## Instruction
All entries need to be written out again exactly, without their pictures.

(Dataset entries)
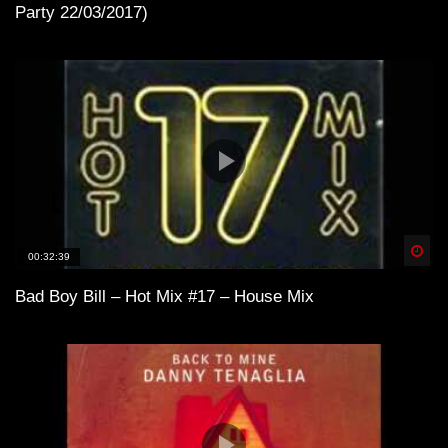
Party 22/03/2017)
Spä
00:32:39
Bad Boy Bill – Hot Mix #17 – House Mix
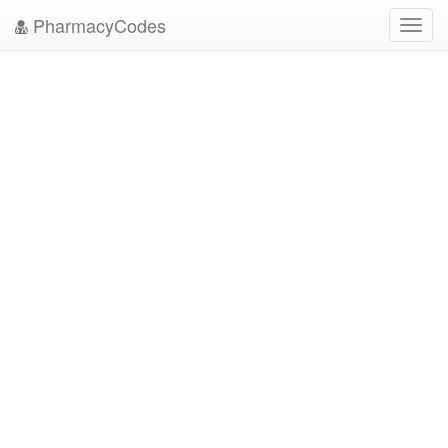
PharmacyCodes
Toggl
navig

## Response for this exercise
Party 22/03/2017)
Spä
00:32:39
Bad Boy Bill – Hot Mix #17 – House Mix
PharmacyCodes
Toggl
navig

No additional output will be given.